Some interesting facts which came out of the movie – for instance Al debunks the notion that scientists disagree about climate change. He pointed out that in a study of over 900 scientific papers on global warming (a randomised selection of 10% of all scientific papers published in the area in the last 10 years) not one scientific paper came out against global warming.

Whereas the same study looked at over 600 newspaper reports on global warming and 53% of them came out against climate change.

In the same way that the tobacco industry tried to tell us that smoking is not bad for our health, it looks like the petroleum industry is now trying to debunk global warming and right now, it is winning the PR war.

Is clean, cheap energy in the pipeline?

A report in Friday’s Guardian tells of a new form of clean, cheap energy production – which has academics fighting over quantum theory!

Basically, the new form of energy production, called hydrino energy, breaks the rules of long accepted quantum theory and so while it might work in practice, it doesn’t appear to work in theory! Hydrino energy was invented by Dr. Randell Mills, who claims to have built a prototype power source that generates up to 1,000 times more heat than conventional fuel and Dr Mills says that his company, Blacklight Power, has tens of millions of dollars in investment lined up to bring the idea to market.

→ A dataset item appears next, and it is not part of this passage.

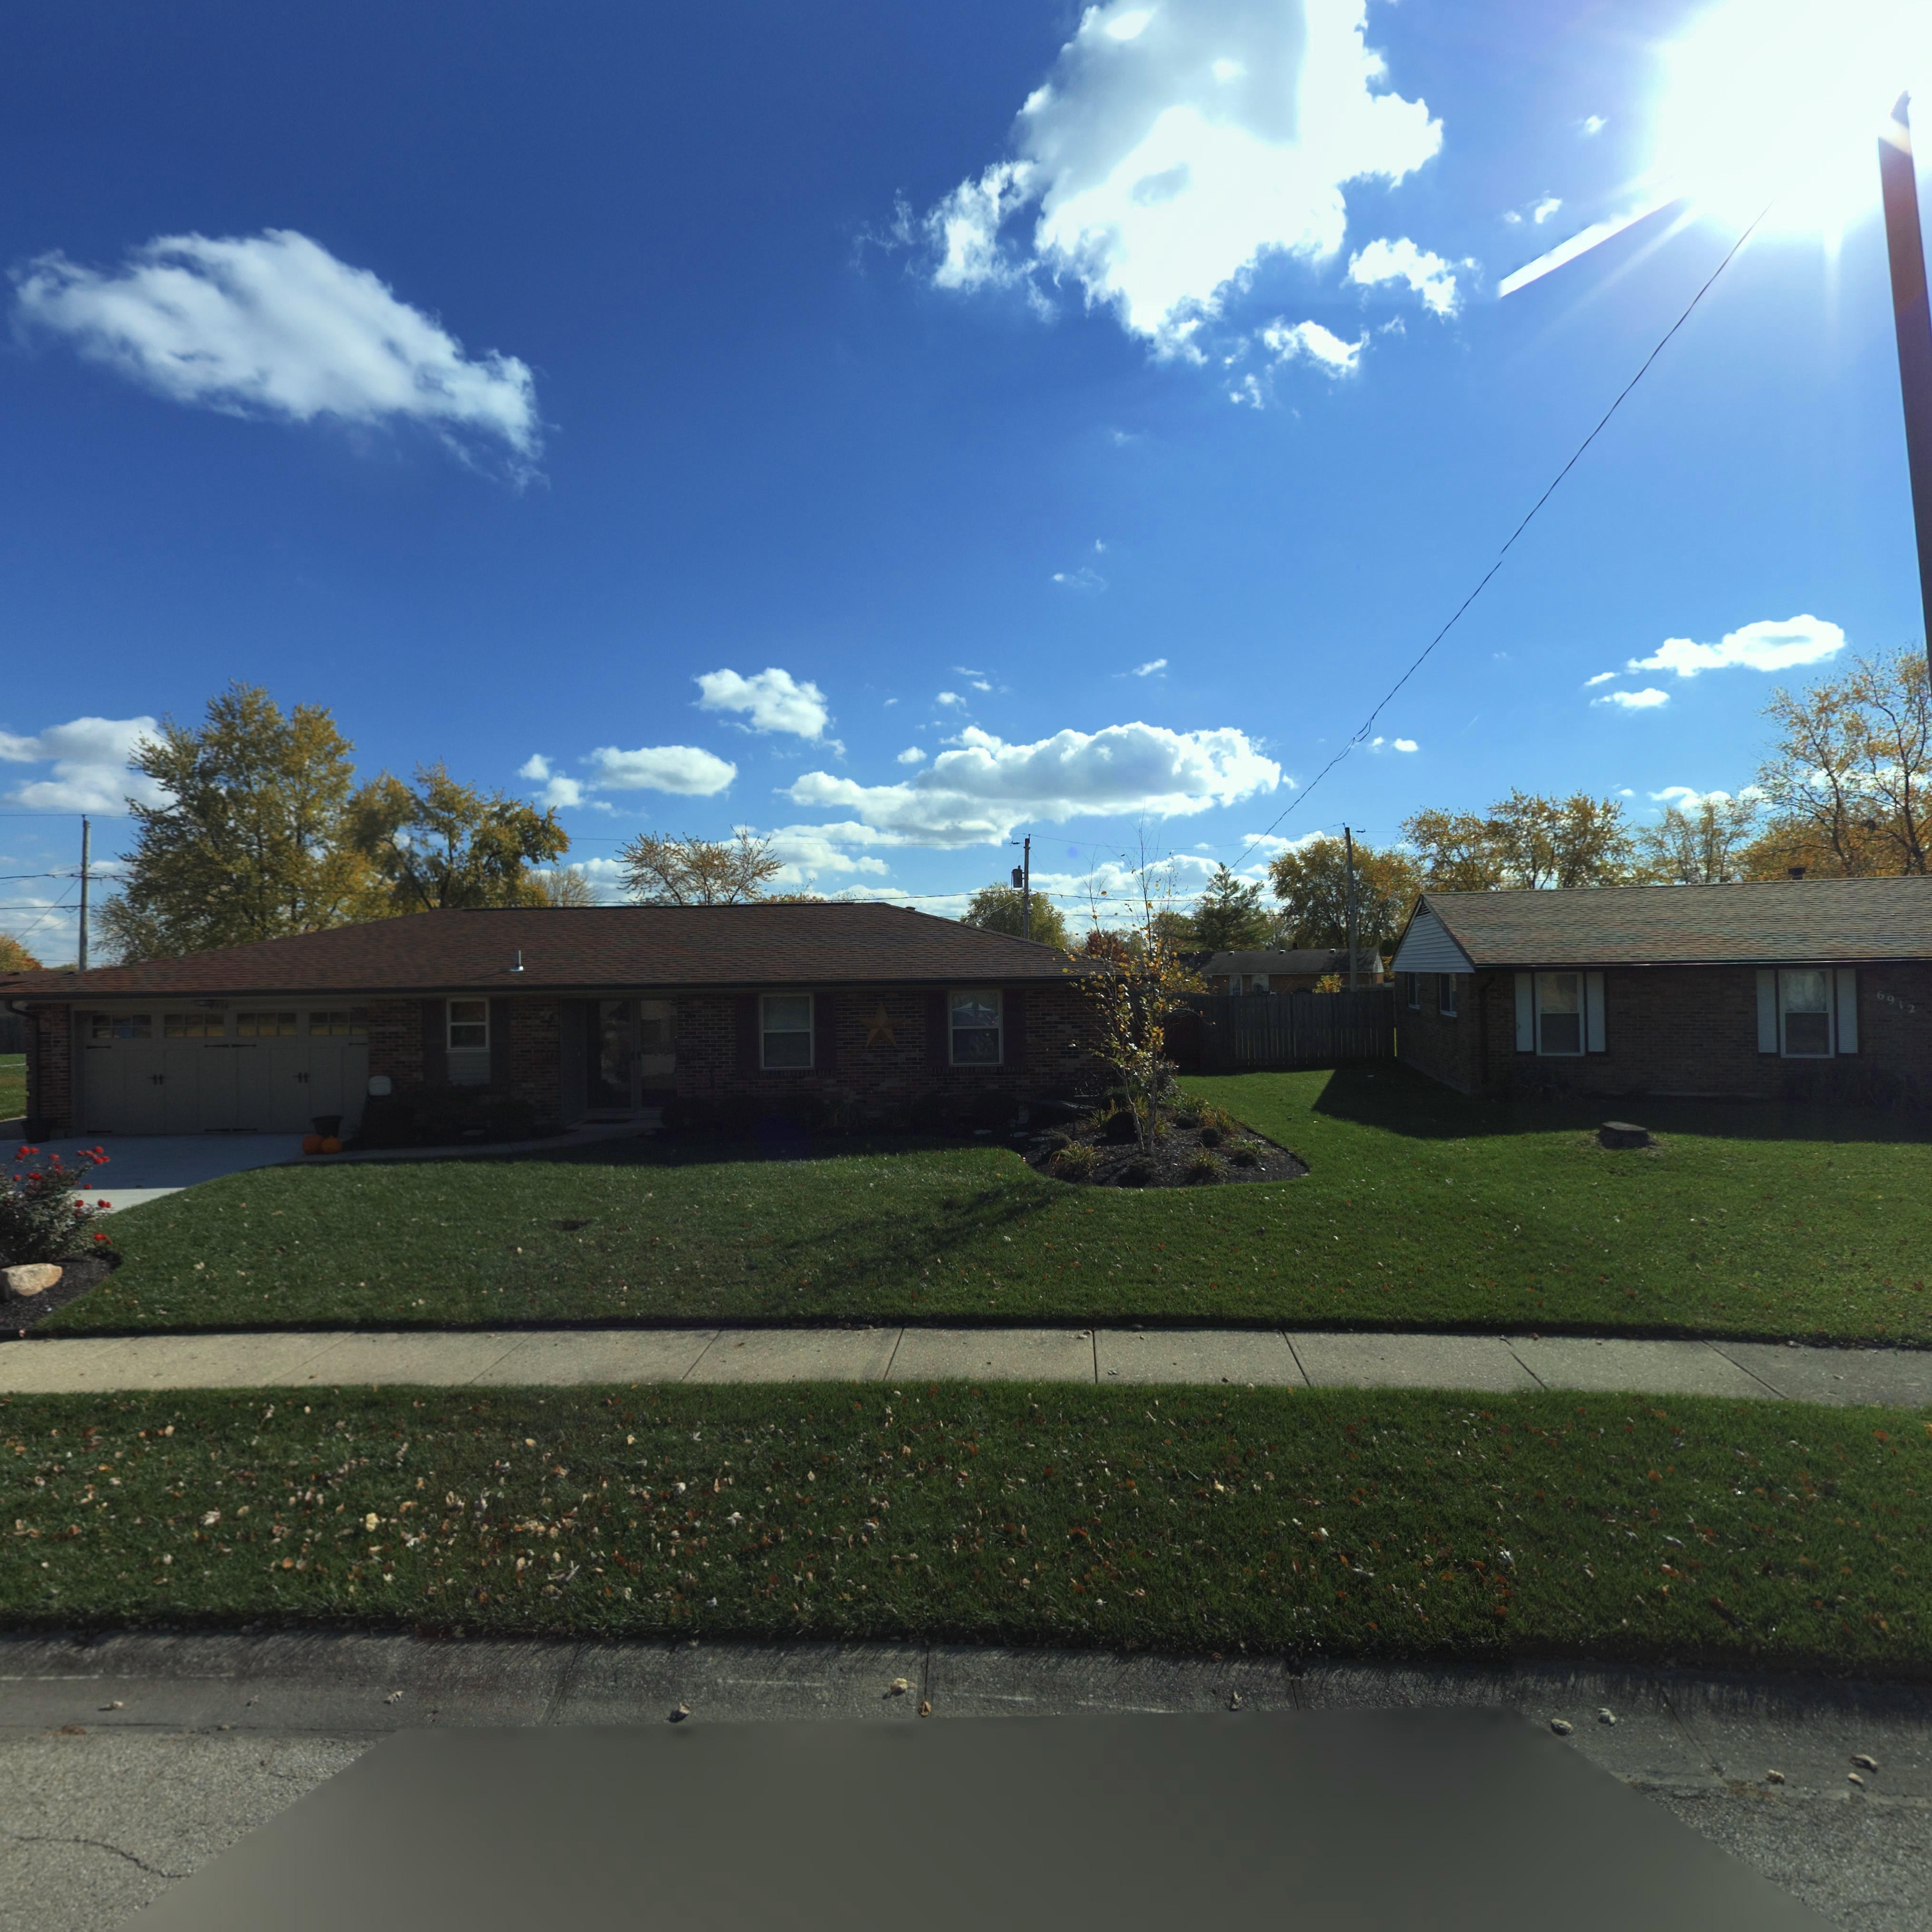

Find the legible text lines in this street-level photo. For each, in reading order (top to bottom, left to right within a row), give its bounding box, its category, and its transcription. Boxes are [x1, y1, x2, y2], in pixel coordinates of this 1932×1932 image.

[1875, 989, 1917, 1014] StreetNumber: 6912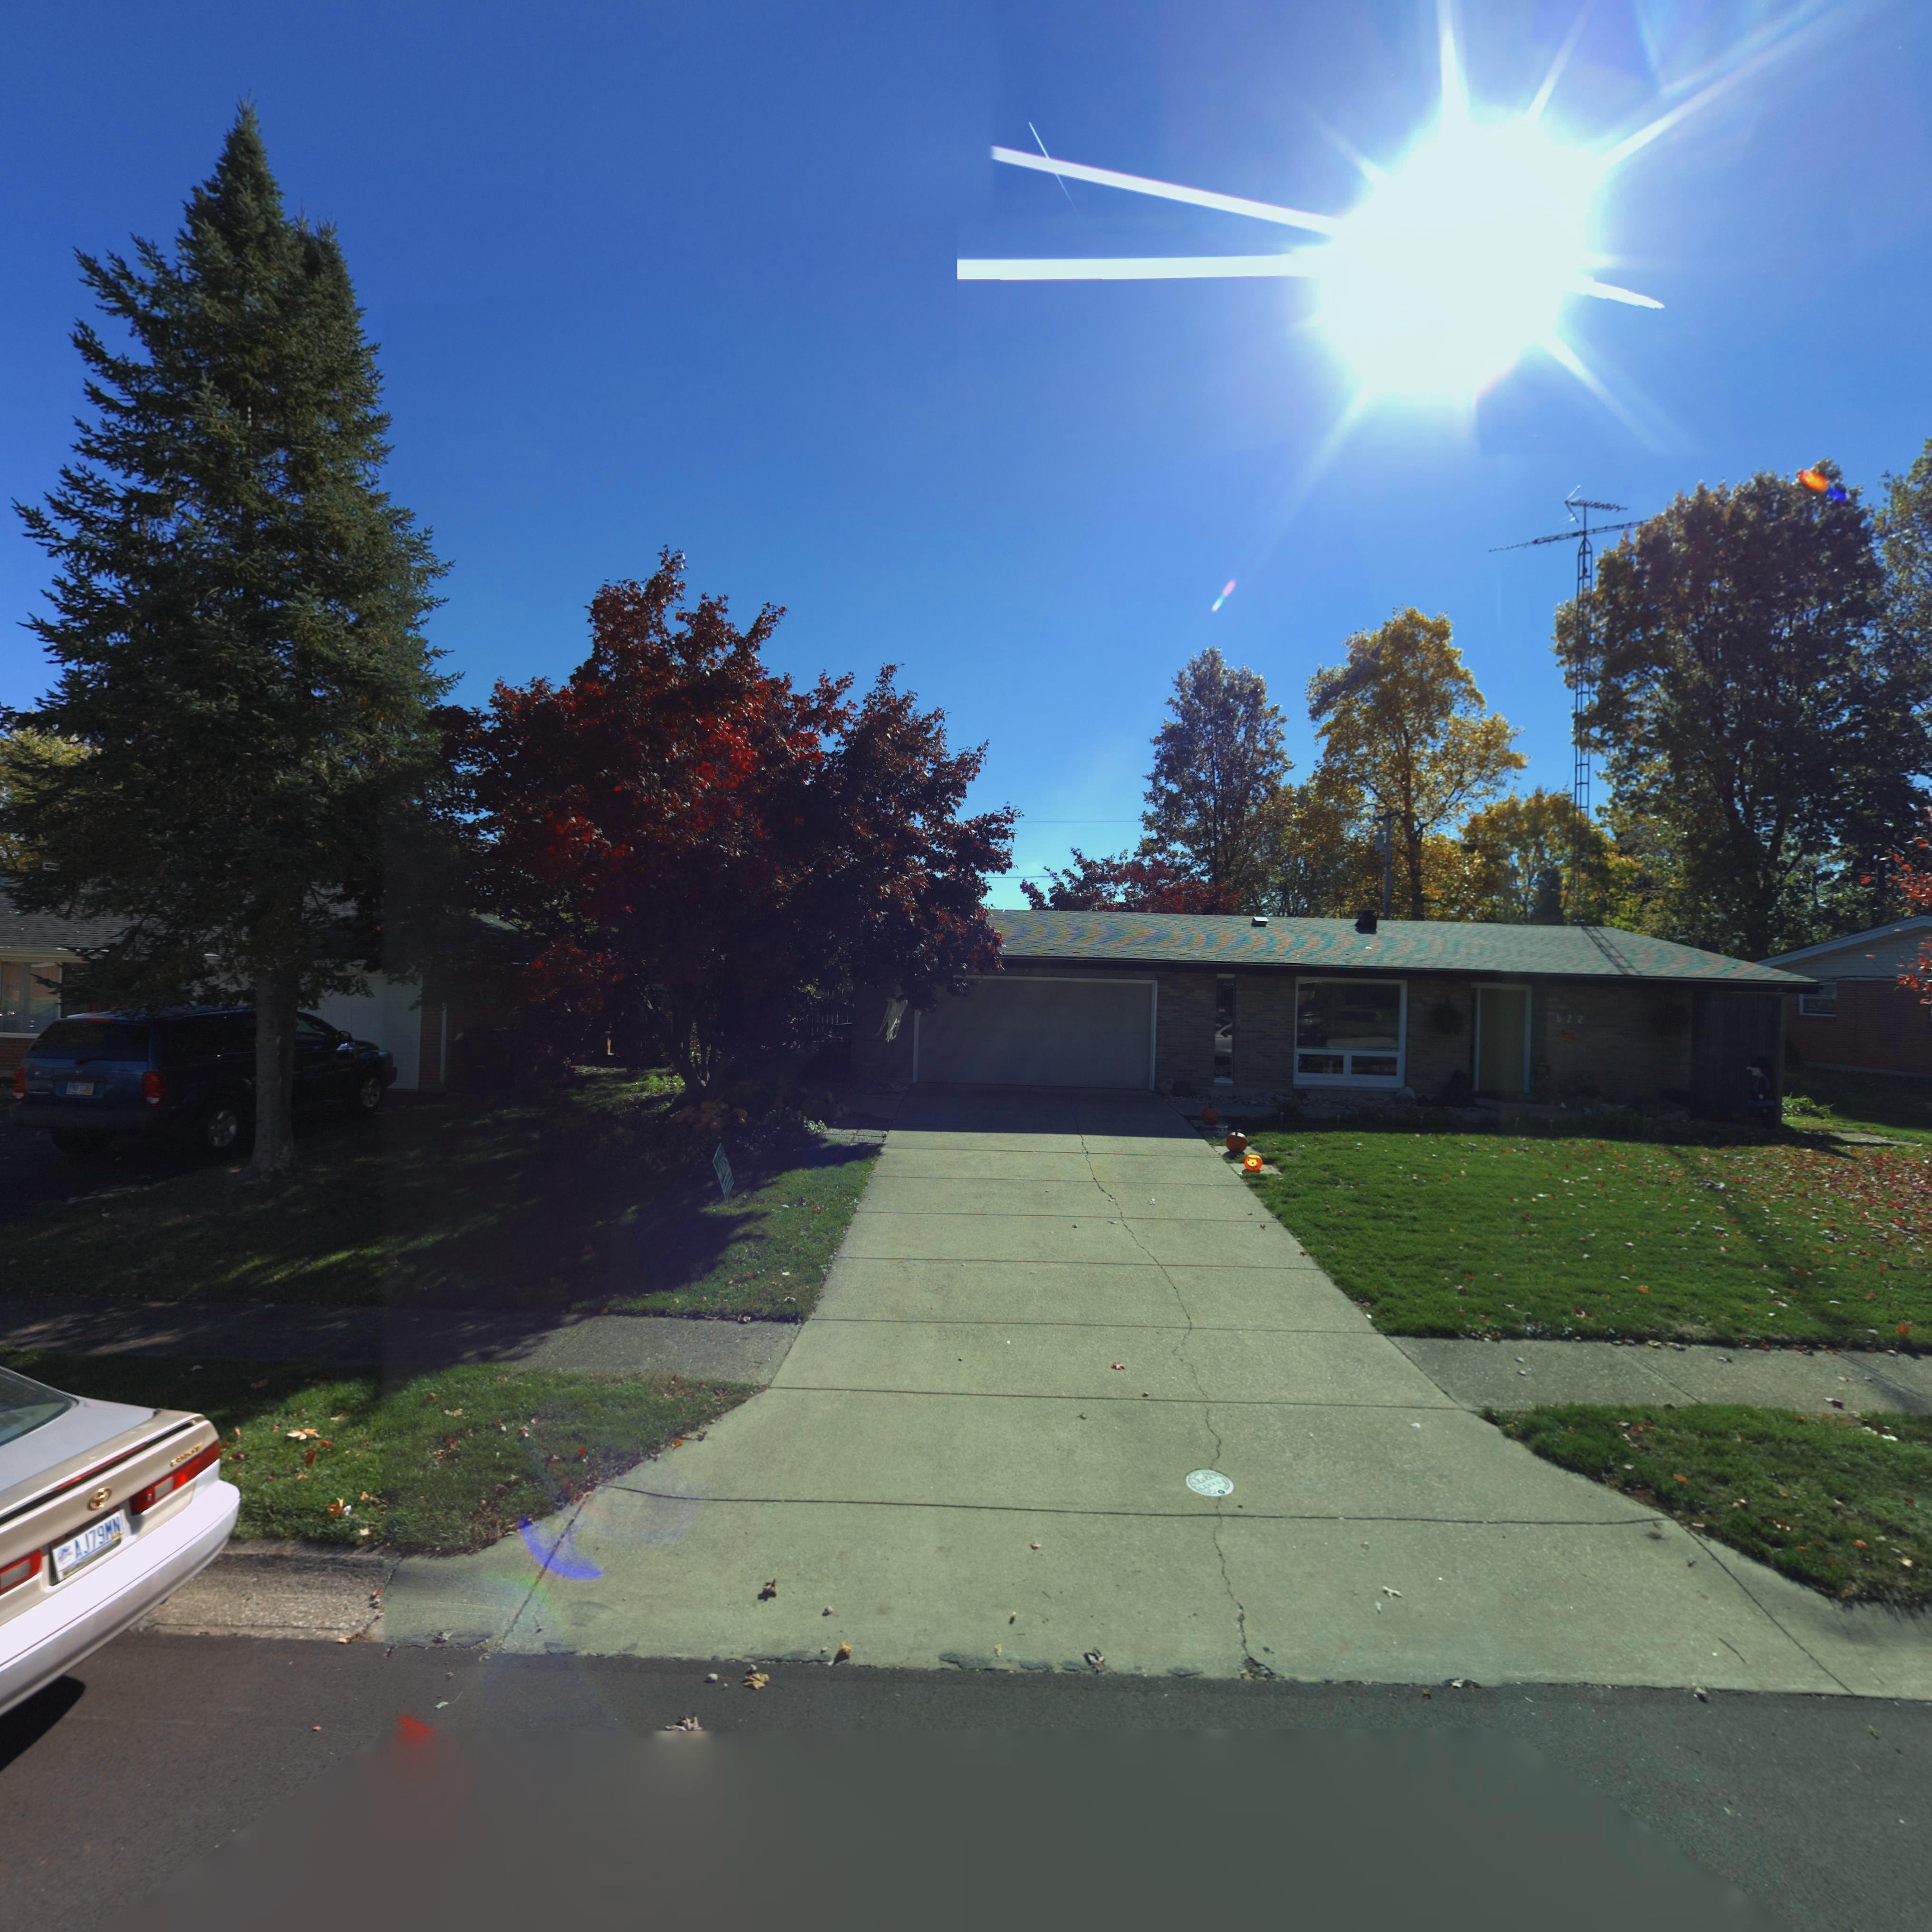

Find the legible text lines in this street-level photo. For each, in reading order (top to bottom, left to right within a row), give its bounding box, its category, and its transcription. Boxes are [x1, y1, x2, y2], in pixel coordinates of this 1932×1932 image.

[1555, 1013, 1584, 1026] StreetNumber: 522
[72, 1514, 122, 1562] None: AJ79MN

Andreas Rathke of the European Space Agency has been one of the most vocal critics of the idea behind hydrino energy:

In a damning critique published recently in the New Journal of Physics, he argued that Dr Mills’s theory was the result of mathematical mistakes.

Now another theorist has joined the debate: Jan Naudts of the University of Antwerp in Belgium argues that the Klein-Gordon equation of relativistic quantum mechanics does indeed permit the existence of a low-energy hydrino state! Via.

If the academics can put their arguments aside and allow this new energy source to be developed, hydrino energy has the potential to yield enormous benefits globally. In the first place, it doesn’t produce harmful greenhouse gas emissions, so it would benefit the environment and secondly, it has been calculated that hydrino energy would cost around 1.2 cents (0.7p) per kilowatt hour. This compares to an average of 5 cents per kWh for coal and 6 cents for the next cheapest large scale energy source – nuclear energy.

There are still many unanswered questions with respect to hydrino energy – can it be scaled up? Is it viable? and not least of which is how does it work?

Oil companies stand to lose big time if these questions can be answered positively. With oil reserves dwindling, and their reputations lower than ever, perhaps the oil companies would do well to invest heavily in this technology!